I am plan planning this trip for either late 2018 or early 2019 since my daughter wants to make the trip with me. Have not decided which point to originate (Toronto or Vancouver). I have viewed many of the videos on line which sold my daughter on coming along, actually both daughters want to come, but only one's work and family schedule has enough time. Moving forward so back to the planning,


----------



## Tennessee Traveler (Feb 22, 2018)

If I have not made it clear, the equipment originates in Vancouver and almost always leaves on time 8:30 pm.
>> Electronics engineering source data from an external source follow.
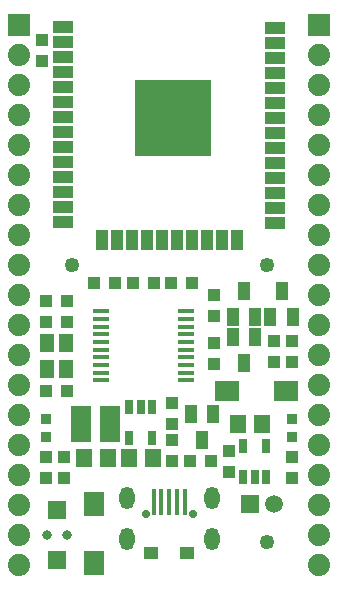
<source format=gbr>
G04 #@! TF.GenerationSoftware,KiCad,Pcbnew,6.0.0-rc1-unknown-829ba27~65~ubuntu16.04.1*
G04 #@! TF.CreationDate,2018-07-19T14:53:26+03:00*
G04 #@! TF.ProjectId,ESP32-DevKit-Lipo_Rev_A,45535033322D4465764B69742D4C6970,A*
G04 #@! TF.SameCoordinates,Original*
G04 #@! TF.FileFunction,Soldermask,Top*
G04 #@! TF.FilePolarity,Negative*
%FSLAX46Y46*%
G04 Gerber Fmt 4.6, Leading zero omitted, Abs format (unit mm)*
G04 Created by KiCad (PCBNEW 6.0.0-rc1-unknown-829ba27~65~ubuntu16.04.1) date Thu Jul 19 14:53:26 2018*
%MOMM*%
%LPD*%
G01*
G04 APERTURE LIST*
%ADD10R,1.301600X1.501600*%
%ADD11R,1.501600X1.501600*%
%ADD12C,1.501600*%
%ADD13R,1.371600X1.625600*%
%ADD14R,1.117600X1.117600*%
%ADD15R,0.901600X0.901600*%
%ADD16R,1.801600X2.101600*%
%ADD17R,2.101600X1.801600*%
%ADD18C,1.879600*%
%ADD19R,1.879600X1.879600*%
%ADD20R,1.101600X1.501600*%
%ADD21C,1.254000*%
%ADD22R,1.701600X3.101600*%
%ADD23R,0.651600X1.301600*%
%ADD24R,1.371600X0.426600*%
%ADD25C,1.700000*%
%ADD26C,2.400000*%
%ADD27R,6.400000X6.400000*%
%ADD28R,1.801600X1.001600*%
%ADD29R,1.001600X1.801600*%
%ADD30R,0.426600X2.251600*%
%ADD31C,0.701600*%
%ADD32R,1.201600X1.101600*%
%ADD33O,1.301600X1.901600*%
%ADD34C,0.801600*%
%ADD35R,1.501600X1.601600*%
G04 APERTURE END LIST*
D10*
G04 #@! TO.C,Q1*
X134785000Y-99357000D03*
X133185000Y-101557000D03*
X134785000Y-101557000D03*
X133185000Y-99357000D03*
G04 #@! TD*
D11*
G04 #@! TO.C,BAT1*
X150375620Y-112925860D03*
D12*
X152387300Y-112923320D03*
G04 #@! TD*
D13*
G04 #@! TO.C,C1*
X149352000Y-106172000D03*
X151384000Y-106172000D03*
G04 #@! TD*
D14*
G04 #@! TO.C,C2*
X134874000Y-97536000D03*
X133096000Y-97536000D03*
G04 #@! TD*
G04 #@! TO.C,C3*
X133096000Y-103378000D03*
X134874000Y-103378000D03*
G04 #@! TD*
G04 #@! TO.C,C4*
X145415000Y-94234000D03*
X143637000Y-94234000D03*
G04 #@! TD*
G04 #@! TO.C,C5*
X133096000Y-95758000D03*
X134874000Y-95758000D03*
G04 #@! TD*
D13*
G04 #@! TO.C,C6*
X142113000Y-109093000D03*
X140081000Y-109093000D03*
G04 #@! TD*
G04 #@! TO.C,C7*
X138303000Y-109093000D03*
X136271000Y-109093000D03*
G04 #@! TD*
D15*
G04 #@! TO.C,CHARGING1*
X153924000Y-107315000D03*
X153924000Y-105791000D03*
G04 #@! TD*
D16*
G04 #@! TO.C,D1*
X137160000Y-117943000D03*
X137160000Y-112943000D03*
G04 #@! TD*
D17*
G04 #@! TO.C,D2*
X148376000Y-103378000D03*
X153376000Y-103378000D03*
G04 #@! TD*
D18*
G04 #@! TO.C,EXT1*
X130810000Y-80010000D03*
X130810000Y-77470000D03*
X130810000Y-74930000D03*
D19*
X130810000Y-72390000D03*
D18*
X130810000Y-82550000D03*
X130810000Y-85090000D03*
X130810000Y-90170000D03*
X130810000Y-87630000D03*
X130810000Y-92710000D03*
X130810000Y-95250000D03*
X130810000Y-100330000D03*
X130810000Y-97790000D03*
X130810000Y-102870000D03*
X130810000Y-105410000D03*
X130810000Y-110490000D03*
X130810000Y-107950000D03*
X130810000Y-118110000D03*
X130810000Y-115570000D03*
X130810000Y-113030000D03*
G04 #@! TD*
G04 #@! TO.C,EXT2*
X156210000Y-80010000D03*
X156210000Y-77470000D03*
X156210000Y-74930000D03*
D19*
X156210000Y-72390000D03*
D18*
X156210000Y-82550000D03*
X156210000Y-85090000D03*
X156210000Y-90170000D03*
X156210000Y-87630000D03*
X156210000Y-92710000D03*
X156210000Y-95250000D03*
X156210000Y-100330000D03*
X156210000Y-97790000D03*
X156210000Y-102870000D03*
X156210000Y-105410000D03*
X156210000Y-110490000D03*
X156210000Y-107950000D03*
X156210000Y-118110000D03*
X156210000Y-115570000D03*
X156210000Y-113030000D03*
G04 #@! TD*
D20*
G04 #@! TO.C,FET1*
X147253960Y-105318560D03*
X145351500Y-105318560D03*
X146306540Y-107528360D03*
G04 #@! TD*
D21*
G04 #@! TO.C,FID1*
X151765000Y-116205000D03*
G04 #@! TD*
G04 #@! TO.C,FID2*
X151765000Y-92710000D03*
G04 #@! TD*
G04 #@! TO.C,FID3*
X135255000Y-92710000D03*
G04 #@! TD*
D22*
G04 #@! TO.C,L1*
X136087000Y-106172000D03*
X138487000Y-106172000D03*
G04 #@! TD*
D15*
G04 #@! TO.C,PWRLED1*
X133096000Y-107315000D03*
X133096000Y-105791000D03*
G04 #@! TD*
D20*
G04 #@! TO.C,Q2*
X148910040Y-97119440D03*
X150812500Y-97119440D03*
X149857460Y-94909640D03*
G04 #@! TD*
G04 #@! TO.C,Q3*
X150809960Y-98841560D03*
X148907500Y-98841560D03*
X149862540Y-101051360D03*
G04 #@! TD*
D14*
G04 #@! TO.C,R1*
X134620000Y-110744000D03*
X134620000Y-108966000D03*
G04 #@! TD*
G04 #@! TO.C,R2*
X133096000Y-110744001D03*
X133096000Y-108966001D03*
G04 #@! TD*
G04 #@! TO.C,R3*
X153924000Y-110744000D03*
X153924000Y-108966000D03*
G04 #@! TD*
G04 #@! TO.C,R4*
X148590000Y-110236000D03*
X148590000Y-108458000D03*
G04 #@! TD*
G04 #@! TO.C,R5*
X145288000Y-109347000D03*
X147066000Y-109347000D03*
G04 #@! TD*
G04 #@! TO.C,R6*
X138938000Y-94234000D03*
X137160000Y-94234000D03*
G04 #@! TD*
G04 #@! TO.C,R7*
X142240000Y-94234000D03*
X140462000Y-94234000D03*
G04 #@! TD*
G04 #@! TO.C,R8*
X147320000Y-101092000D03*
X147320000Y-99314000D03*
G04 #@! TD*
G04 #@! TO.C,R9*
X147320000Y-95250000D03*
X147320000Y-97028000D03*
G04 #@! TD*
G04 #@! TO.C,R10*
X152400000Y-99187000D03*
X152400000Y-100965000D03*
G04 #@! TD*
G04 #@! TO.C,R11*
X143764000Y-104394000D03*
X143764000Y-106172000D03*
G04 #@! TD*
G04 #@! TO.C,R12*
X143764000Y-109347000D03*
X143764000Y-107569000D03*
G04 #@! TD*
G04 #@! TO.C,R13*
X132715000Y-75438000D03*
X132715000Y-73660000D03*
G04 #@! TD*
G04 #@! TO.C,R14*
X153924000Y-100965000D03*
X153924000Y-99187000D03*
G04 #@! TD*
D23*
G04 #@! TO.C,U1*
X149799000Y-110647000D03*
X150749000Y-110647000D03*
X151699000Y-110647000D03*
X149799000Y-108047000D03*
X151699000Y-108047000D03*
G04 #@! TD*
D24*
G04 #@! TO.C,U2*
X137731500Y-96643000D03*
X137731500Y-97293000D03*
X137731500Y-97943000D03*
X137731500Y-98593000D03*
X137731500Y-99243000D03*
X137731500Y-99893000D03*
X137731500Y-100543000D03*
X137731500Y-101193000D03*
X137731500Y-101843000D03*
X137731500Y-102493000D03*
X144970500Y-102493000D03*
X144970500Y-101843000D03*
X144970500Y-101193000D03*
X144970500Y-100543000D03*
X144970500Y-99893000D03*
X144970500Y-99243000D03*
X144970500Y-98593000D03*
X144970500Y-97943000D03*
X144970500Y-97293000D03*
X144970500Y-96643000D03*
G04 #@! TD*
D23*
G04 #@! TO.C,U3*
X142047000Y-104745000D03*
X141097000Y-104745000D03*
X140147000Y-104745000D03*
X142047000Y-107345000D03*
X140147000Y-107345000D03*
G04 #@! TD*
D20*
G04 #@! TO.C,U4*
X153035000Y-94912000D03*
X153985000Y-97112000D03*
X152085000Y-97112000D03*
G04 #@! TD*
D25*
G04 #@! TO.C,U5*
X141469600Y-82650800D03*
D26*
X143781000Y-80314000D03*
D27*
X143810000Y-80301000D03*
D28*
X152510000Y-72641000D03*
X152510000Y-73911000D03*
X152510000Y-75181000D03*
X152510000Y-76451000D03*
X152510000Y-77721000D03*
X152510000Y-78991000D03*
X152510000Y-80261000D03*
X152510000Y-81531000D03*
X152510000Y-82801000D03*
X152510000Y-84071000D03*
X152510000Y-85341000D03*
X152510000Y-86611000D03*
X152510000Y-87881000D03*
X152510000Y-89151000D03*
D29*
X149240000Y-90601000D03*
X147970000Y-90601000D03*
X146700000Y-90601000D03*
X145430000Y-90601000D03*
X144160000Y-90601000D03*
X142890000Y-90601000D03*
X141620000Y-90601000D03*
X140350000Y-90601000D03*
X139080000Y-90601000D03*
X137810000Y-90601000D03*
D28*
X134510000Y-89111000D03*
X134510000Y-87841000D03*
X134510000Y-86571000D03*
X134510000Y-85301000D03*
X134510000Y-84031000D03*
X134510000Y-82761000D03*
X134510000Y-81491000D03*
X134510000Y-80221000D03*
X134510000Y-78951000D03*
X134510000Y-77681000D03*
X134510000Y-76411000D03*
X134510000Y-75141000D03*
X134510000Y-73871000D03*
X134510000Y-72601000D03*
D25*
X146143200Y-82650800D03*
X141469600Y-77951800D03*
X146143200Y-77951800D03*
X143781000Y-77951800D03*
X143781000Y-82650800D03*
X141469600Y-80187000D03*
X146143200Y-80187000D03*
G04 #@! TD*
D30*
G04 #@! TO.C,USB-UART1*
X142210000Y-112797000D03*
X142860000Y-112797000D03*
X143510000Y-112797000D03*
X144160000Y-112797000D03*
X144810000Y-112797000D03*
D31*
X141510000Y-113797000D03*
X145510000Y-113797000D03*
D32*
X142010000Y-117097000D03*
X145010000Y-117097000D03*
D33*
X139910000Y-115947000D03*
X139910000Y-112477000D03*
X147110000Y-112477000D03*
X147110000Y-115947000D03*
G04 #@! TD*
D34*
G04 #@! TO.C,RST1*
X133135000Y-115570000D03*
X134835000Y-115570000D03*
D35*
X133985000Y-117670000D03*
X133985000Y-113470000D03*
G04 #@! TD*
M02*

</source>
This same equipment turns in Toronto and if the #2 is more than 4 hours late the Toronto departure is delayed to allow for 8 hours to restocked and clean the train and minimum 6 hours rest for the crew since the crews always start in Winnipeg and then return on next train from Toronto or Vancouver. Almost all the on board staff lives in Winnipeg. My train departed Vancouver on time 8:30 pm but was 14 hours late arriving Toronto 11 pm instead of the scheduled 9:30 am. Thus the turn around train did not leave on the return trip until Sunday morning 9:55 am instead of the scheduled 10 pm Saturday night. So it departed 12 hours late from Toronto. Moral of the story is that the train leaves Vancouver on time but is usually late leaving Toronto. If you come from out of town and the Canadian is held until the next day, Sleeper class passengers will be booked for an overnight in the Royal York Hotel in Toronto. Originate in Vancouver for on time departure and best view of Rocky Mountain scenery in the daylight hours.


----------



## Bob Dylan (Feb 22, 2018)

Reagan already posted the info about the Late arrivals/departures.

I suggest that y'all leave from Vancouver ( you can ride the train up from Seattle in the am or fly into Vancouver and take the Sky Train to Pacific Central Station)and enjoy the day in Beautiful Vancouver before leaving in the evening.

Also, since you're traveling with your daughter, consider booking a Section ( Upper and Lower Berths), its quite a bit cheaper than cabins and has very comfortable beds to go with all the Sleeper benefits.

You'll spend most of your time in the Dome,Diner and Park Car anyway.


----------



## JRR (Feb 22, 2018)

We loved the Canadian. Of course, we were taking it for the trip, not because we had to be some where at a specific time. It was a great trip, and the delay just meant that we had that much longer to enjoy the train ride! Take the trip and leave from Vancouver.

Sent from my iPhone using Amtrak Forum


----------



## Lonestar648 (Feb 23, 2018)

Thanks everyone. Will plan to leave from Vancouver now. The delay doesn't bother me as long as we are on the train. Just didn't want to arrive at the station to have originating departure pushed out repeatedly like the airlines do. We plan to spend most of our time outside our room to see everything we are passing. Wonder how well you can see the stars at night in the domes.


----------